16. En septième et dernier lieu, en se bornant à indiquer être particulièrement investie dans sa mission de représentation du personnel et ainsi apparaître comme relativement gênante pour son employeur, Mme D n'établit pas que son licenciement serait en rapport avec son mandat de membre titulaire du CSE de la FAE. Par suite ce moyen sera écarté.

17. Il résulte de tout ce qui précède que les conclusions à fin d'annulation présentées par Mme D doivent être rejetées.

Sur les frais liés au litige :

18. Les dispositions de l'article L. 761-1 du code de justice administrative font obstacle à ce que la FAE, qui n'a pas la qualité de partie perdante, verse à Mme D une somme que celle-ci réclame au titre des frais exposés par elle et non compris dans les dépens.
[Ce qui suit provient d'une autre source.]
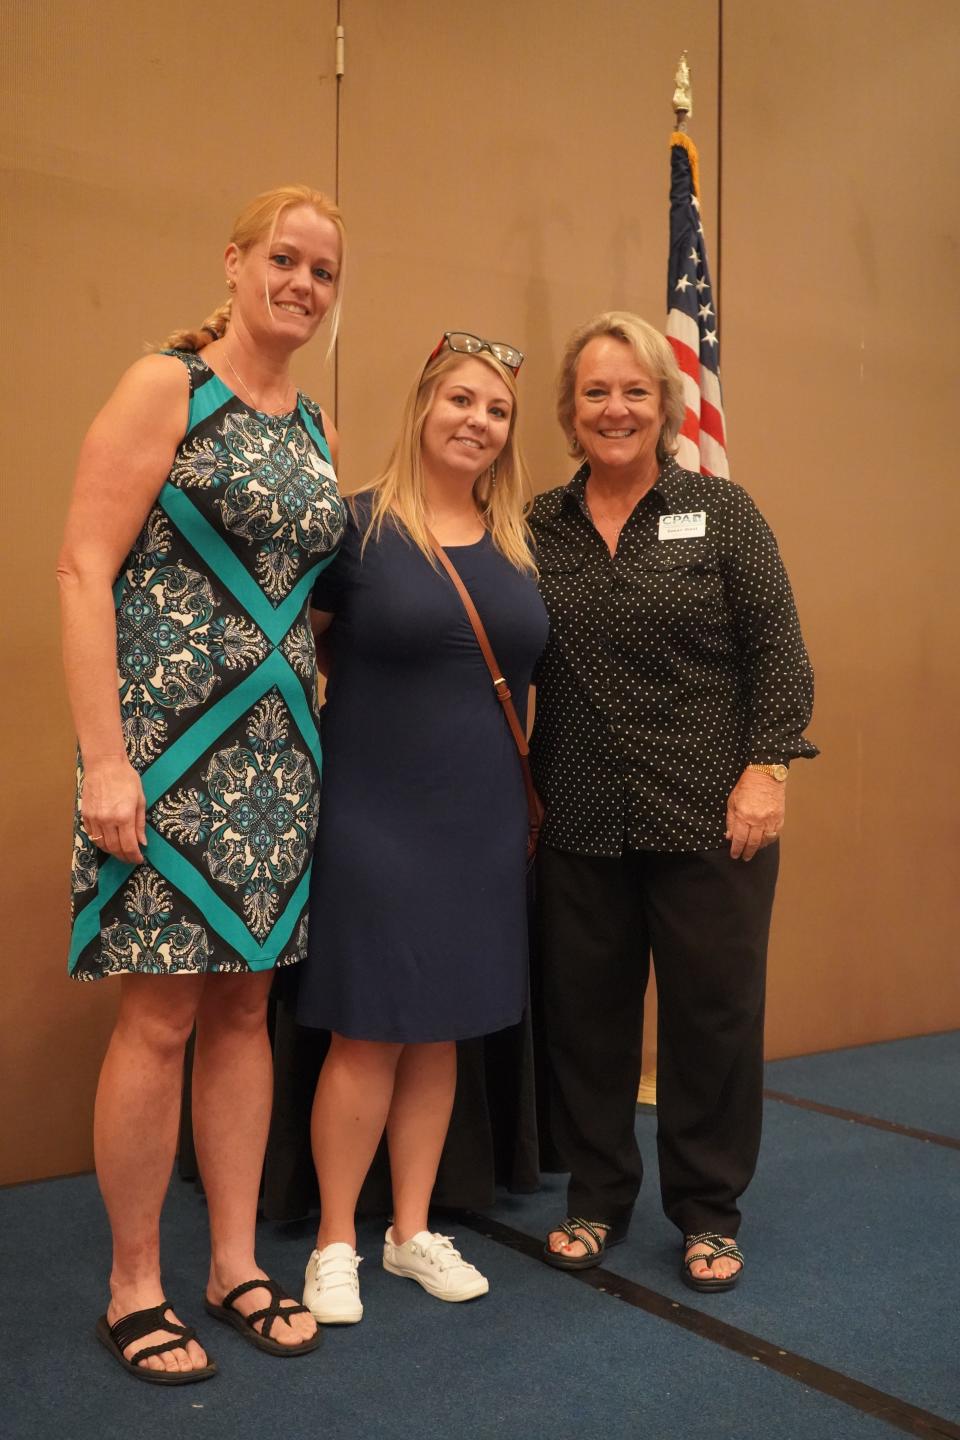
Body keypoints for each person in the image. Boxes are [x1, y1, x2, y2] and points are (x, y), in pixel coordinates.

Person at [58, 184, 347, 1381]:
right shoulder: (163, 386)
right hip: (165, 752)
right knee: (162, 1013)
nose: (303, 284)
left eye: (325, 272)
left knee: (243, 1010)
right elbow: (82, 566)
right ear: (232, 264)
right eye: (284, 259)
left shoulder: (317, 425)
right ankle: (136, 1282)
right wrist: (105, 761)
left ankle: (233, 1263)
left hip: (278, 764)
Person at [529, 311, 817, 1291]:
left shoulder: (723, 514)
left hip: (712, 818)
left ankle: (707, 1211)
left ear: (666, 405)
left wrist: (766, 770)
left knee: (713, 1020)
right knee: (586, 1020)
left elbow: (779, 651)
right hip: (576, 818)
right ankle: (596, 1198)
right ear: (571, 412)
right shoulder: (534, 526)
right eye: (596, 392)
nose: (616, 408)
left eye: (635, 391)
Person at [296, 331, 548, 1323]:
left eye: (496, 410)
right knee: (367, 1032)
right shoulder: (353, 530)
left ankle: (408, 1234)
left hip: (481, 824)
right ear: (423, 406)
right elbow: (292, 657)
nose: (477, 421)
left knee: (440, 1031)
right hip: (374, 815)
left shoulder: (522, 542)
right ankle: (333, 1243)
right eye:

Il y a lieu, en revanche, de faire application de ces dispositions et de mettre à la charge de la requérante une somme de 1 500 euros au titre des frais exposés par la FAE et non compris dans les dépens.

D E C I D E :

Article 1er :La requête de Mme D est rejetée.

Article 2 : Mme D versera une somme de 1 500 euros à la fondation Action Enfance en application de l'article L. 761-1 du code de justice administrative.

Article 3 : Le présent jugement sera notifié à Mme D, à la fondation Action Enfance et à la ministre du travail et de l'emploi.

Délibéré après l'audience du 28 janvier 2025, à laquelle siégeaient :

Mme Lefebvre-Soppelsa, présidente,

Mme Keiflin, première conseillère,

M. Garros, conseiller

Rendu public par mise à disposition au greffe le 18 février 2025

Le rapporteur,

Nicolas GARROS

La présidente,

Anne LEFEBVRE-SOPPELSALe greffier,

Vincent DUNET

La République mande et ordonne à la ministre du travail et de l'emploi en ce qui la concerne ou à tous commissaires de justice à ce requis en ce qui concerne les voies de droit commun contre les parties privées, de pourvoir à l'exécution de la présente décision.